Wenn sich der Körper langsam verändert
Viele Frauen bemerken ab dem 40. Lebensjahr erste körperliche Veränderungen: Der Schlaf wird unruhiger, die Haut verändert sich, der Zyklus wird unregelmäßiger oder die Stimmung schwankt stärker als gewohnt. Oft entsteht dabei Unsicherheit, weil diese Veränderungen schleichend beginnen und nicht immer sofort mit hormonellen Ursachen in Verbindung gebracht werden.
Tatsächlich beginnt der weibliche Körper bereits mehrere Jahre vor den Wechseljahren damit, den Hormonhaushalt umzustellen. Diese Phase wird als Perimenopause bezeichnet und ist ein völlig natürlicher Abschnitt im Leben einer Frau.
In der Ordination von Dr. Doris Steiger-Bauer werden Patientinnen in dieser Lebensphase individuell begleitet und beraten. Ziel ist es, Beschwerden ernst zu nehmen, aufzuklären und gemeinsam passende Lösungen zu finden.
Welche Beschwerden können auftreten?
Hormonelle Veränderungen können sich sehr unterschiedlich bemerkbar machen. Manche Frauen spüren kaum Veränderungen, andere leiden deutlich unter den Auswirkungen der hormonellen Umstellung.
Mögliche Beschwerden sind unter anderem:
* Schlafprobleme
* Hitzewallungen
* Stimmungsschwankungen
* Gewichtszunahme
* Konzentrationsprobleme
* Veränderungen der Haut
* Zyklusunregelmäßigkeiten
* Erschöpfung oder Energielosigkeit
* Verminderte Libido
Viele dieser Symptome entwickeln sich langsam und werden im Alltag zunächst oft auf Stress oder Belastung geschoben.

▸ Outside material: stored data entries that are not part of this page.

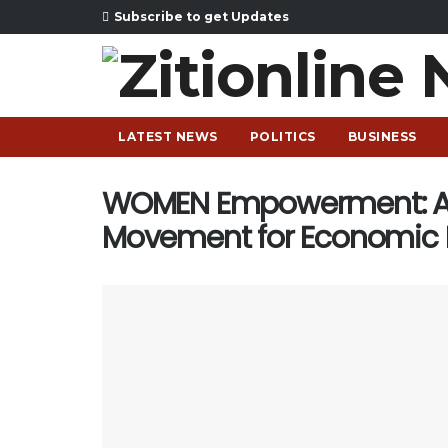
Subscribe to get Updates
LATEST NEWS
POLITICS
BUSINESS
WOMEN Empowerment: Ab
Movement for Economic I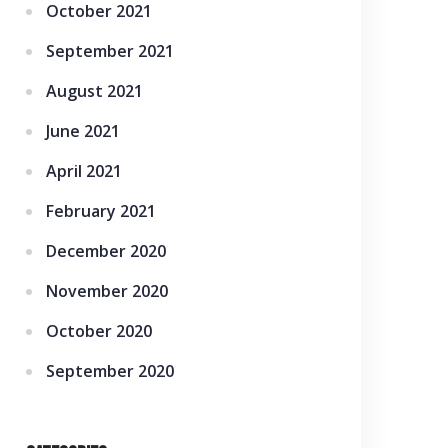
October 2021
September 2021
August 2021
June 2021
April 2021
February 2021
December 2020
November 2020
October 2020
September 2020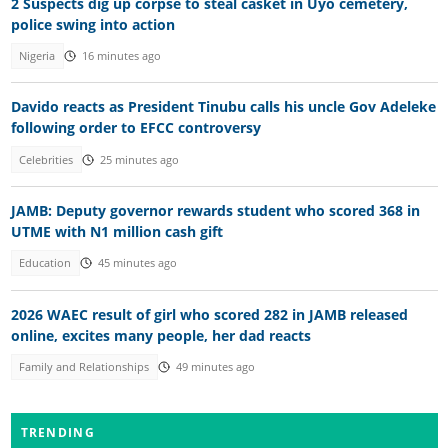
2 Suspects dig up corpse to steal casket in Uyo cemetery,
police swing into action
Nigeria
16 minutes ago
Davido reacts as President Tinubu calls his uncle Gov Adeleke
following order to EFCC controversy
Celebrities
25 minutes ago
JAMB: Deputy governor rewards student who scored 368 in
UTME with N1 million cash gift
Education
45 minutes ago
2026 WAEC result of girl who scored 282 in JAMB released
online, excites many people, her dad reacts
Family and Relationships
49 minutes ago
TRENDING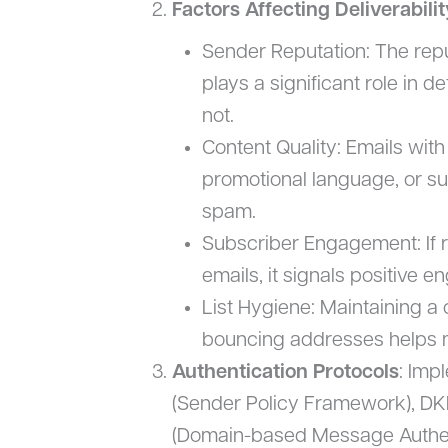
Factors Affecting Deliverabilit
Sender Reputation: The repu
plays a significant role in 
not.
Content Quality: Emails with
promotional language, or sus
spam.
Subscriber Engagement: If r
emails, it signals positive 
List Hygiene: Maintaining a 
bouncing addresses helps ma
Authentication Protocols
: Imp
(Sender Policy Framework), DK
(Domain-based Message Authen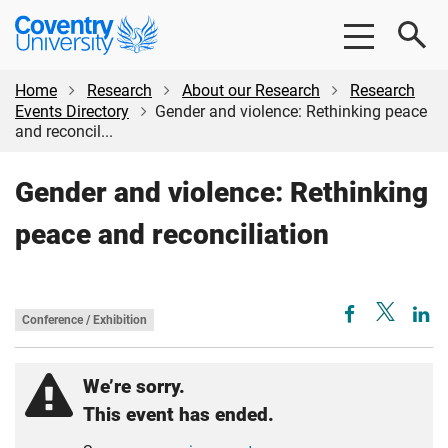
Skip
Skip
Coventry
to
to
University
main
footer
content
Home
Research
About our Research
Research
Events Directory
Gender and violence: Rethinking peace
and reconcil...
Gender and violence: Rethinking
peace and reconciliation
Conference / Exhibition
We’re sorry.
This event has ended.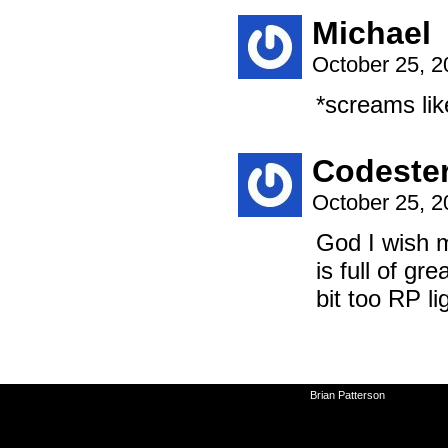
Michael
October 25, 
*screams lik
Codeste
October 25, 
God I wish m
is full of g
bit too RP li
©2010-2026
Brian Patterson
|
Powered 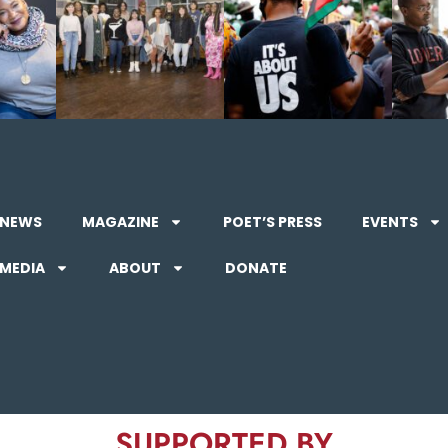
NEWS
MAGAZINE
POET’S PRESS
EVENTS
MEDIA
ABOUT
DONATE
SUPPORTED BY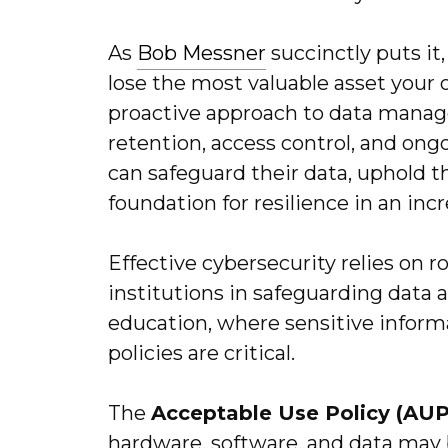
As
Bob Messner
succinctly puts it
lose the most valuable asset your 
proactive approach to data manag
retention, access control, and on
can safeguard their data, uphold th
foundation for resilience in an incr
Effective cybersecurity relies on r
institutions in safeguarding data 
education, where sensitive informa
policies are critical.
The
Acceptable Use Policy (AUP
hardware, software, and data may 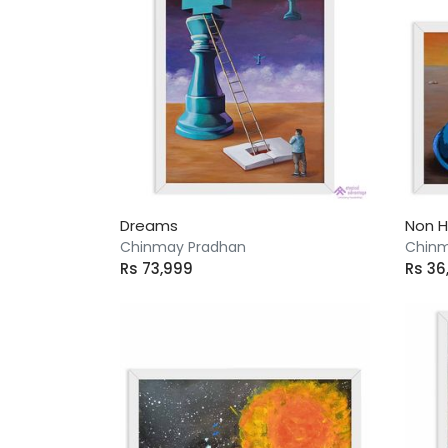
Dreams
Non 
Chinmay Pradhan
Chinm
Rs 73,999
Rs 36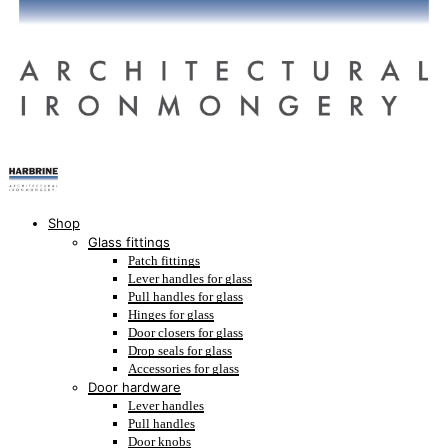
Shop
Glass fittings
Patch fittings
Lever handles for glass
Pull handles for glass
Hinges for glass
Door closers for glass
Drop seals for glass
Accessories for glass
Door hardware
Lever handles
Pull handles
Door knobs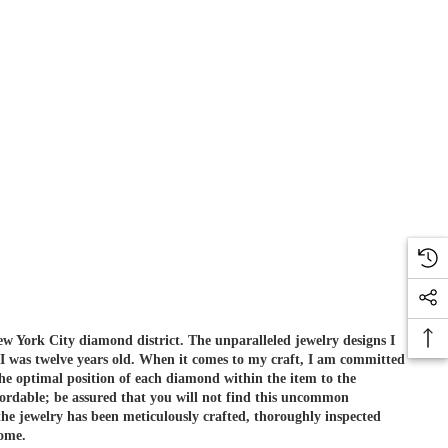
ew York City diamond district. The unparalleled jewelry designs I
 I was twelve years old. When it comes to my craft, I am committed
he optimal position of each diamond within the item to the
ordable; be assured that you will not find this uncommon
e jewelry has been meticulously crafted, thoroughly inspected
come.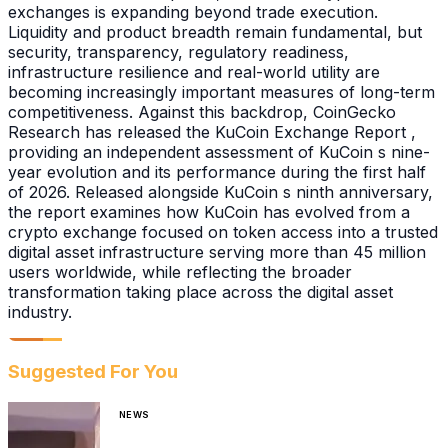
exchanges is expanding beyond trade execution.
Liquidity and product breadth remain fundamental, but
security, transparency, regulatory readiness,
infrastructure resilience and real-world utility are
becoming increasingly important measures of long-term
competitiveness. Against this backdrop, CoinGecko
Research has released the KuCoin Exchange Report ,
providing an independent assessment of KuCoin s nine-
year evolution and its performance during the first half
of 2026. Released alongside KuCoin s ninth anniversary,
the report examines how KuCoin has evolved from a
crypto exchange focused on token access into a trusted
digital asset infrastructure serving more than 45 million
users worldwide, while reflecting the broader
transformation taking place across the digital asset
industry.
Suggested For You
NEWS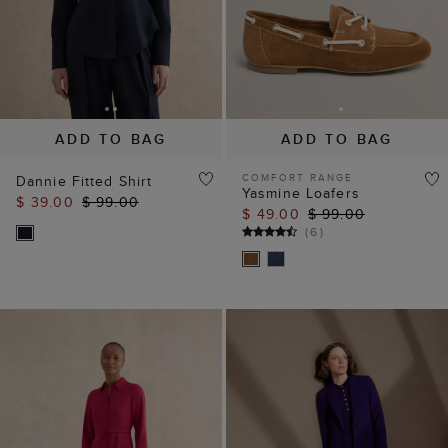
ADD TO BAG
ADD TO BAG
COMFORT RANGE
Dannie Fitted Shirt
Yasmine Loafers
$ 39.00
$ 99.00
$ 49.00
$ 99.00
(
6
)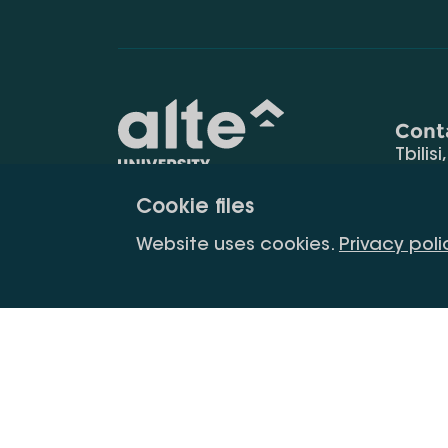
Cont
Tbilisi
0177
Cookie files
(+995
Education for
info@
Website uses cookies.
Privacy poli
constant
development
Copyright All Right Is Reserved.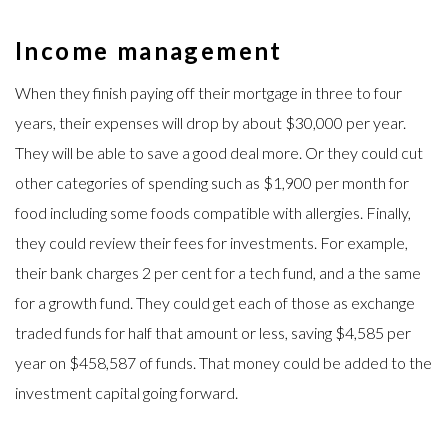
Income management
When they finish paying off their mortgage in three to four
years, their expenses will drop by about $30,000 per year.
They will be able to save a good deal more. Or they could cut
other categories of spending such as $1,900 per month for
food including some foods compatible with allergies. Finally,
they could review their fees for investments. For example,
their bank charges 2 per cent for a tech fund, and a the same
for a growth fund. They could get each of those as exchange
traded funds for half that amount or less, saving $4,585 per
year on $458,587 of funds. That money could be added to the
investment capital going forward.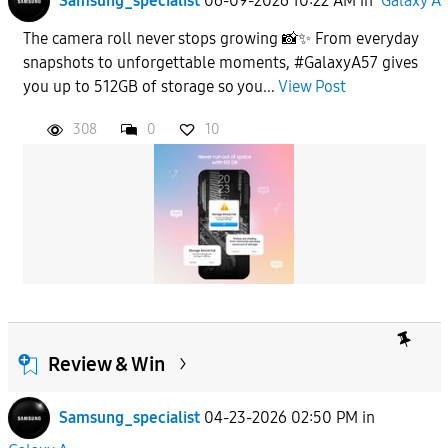
Samsung_specialist
06-09-2026 10:22 AM
in
Galaxy A
The camera roll never stops growing 📸✨ From everyday
snapshots to unforgettable moments, #GalaxyA57 gives
you up to 512GB of storage so you...
View Post
308
0
10
Review & Win
Samsung_specialist
04-23-2026 02:50 PM
in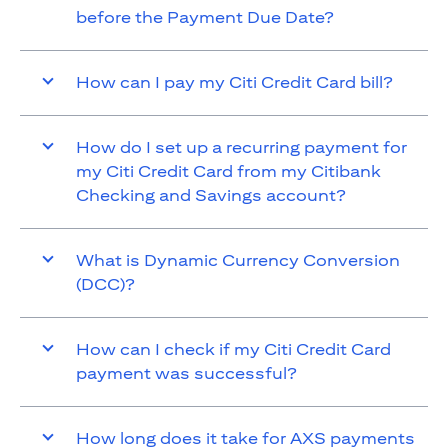
before the Payment Due Date?
How can I pay my Citi Credit Card bill?
How do I set up a recurring payment for
my Citi Credit Card from my Citibank
Checking and Savings account?
What is Dynamic Currency Conversion
(DCC)?
How can I check if my Citi Credit Card
payment was successful?
How long does it take for AXS payments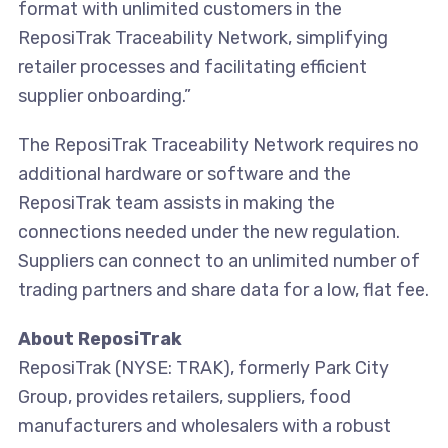
format with unlimited customers in the
ReposiTrak Traceability Network, simplifying
retailer processes and facilitating efficient
supplier onboarding.”
The ReposiTrak Traceability Network requires no
additional hardware or software and the
ReposiTrak team assists in making the
connections needed under the new regulation.
Suppliers can connect to an unlimited number of
trading partners and share data for a low, flat fee.
About ReposiTrak
ReposiTrak (NYSE: TRAK), formerly Park City
Group, provides retailers, suppliers, food
manufacturers and wholesalers with a robust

Deshalb ist eine gynäkologische Abklärung sinnvoll, wenn Beschwerden über längere Zeit bestehen.
Nicht jede Frau erlebt die Wechseljahre gleich
Die hormonelle Umstellung verläuft individuell. Während manche Frauen bereits mit Anfang 40 erste Veränderungen bemerken, treten Beschwerden bei anderen erst später auf.
Auch die Intensität kann sehr unterschiedlich sein. Faktoren wie genetische Veranlagung, Lebensstil, Stress, Ernährung und allgemeine Gesundheit spielen dabei eine wichtige Rolle.
Gerade deshalb ist eine persönliche Beratung besonders wichtig. Standardlösungen sind oft nicht sinnvoll – vielmehr sollte jede Patientin individuell betrachtet werden.
Welche Möglichkeiten gibt es?
Je nach Beschwerden und persönlicher Situation gibt es unterschiedliche Möglichkeiten, um den Körper in dieser Phase zu unterstützen.
Dazu zählen unter anderem:
* Anpassungen des Lebensstils
* Ernährungsberatung
* Bewegung und Stressreduktion
* Pflanzliche Präparate
* Individuelle hormonelle Therapieoptionen
Welche Behandlung sinnvoll ist, hängt immer von der jeweiligen Patientin ab. In einem persönlichen Gespräch können Beschwerden, Wünsche und mögliche Risiken gemeinsam besprochen werden.
Veränderungen ernst nehmen
Viele Frauen versuchen lange, Beschwerden einfach „auszuhalten“. Dabei muss niemand dauerhaft unter hormonellen Veränderungen leiden.
Wichtig ist vor allem, den eigenen Körper ernst zu nehmen und Veränderungen nicht zu ignorieren. Eine frühzeitige Abklärung kann helfen, Beschwerden besser einzuordnen und passende Unterstützung zu finden.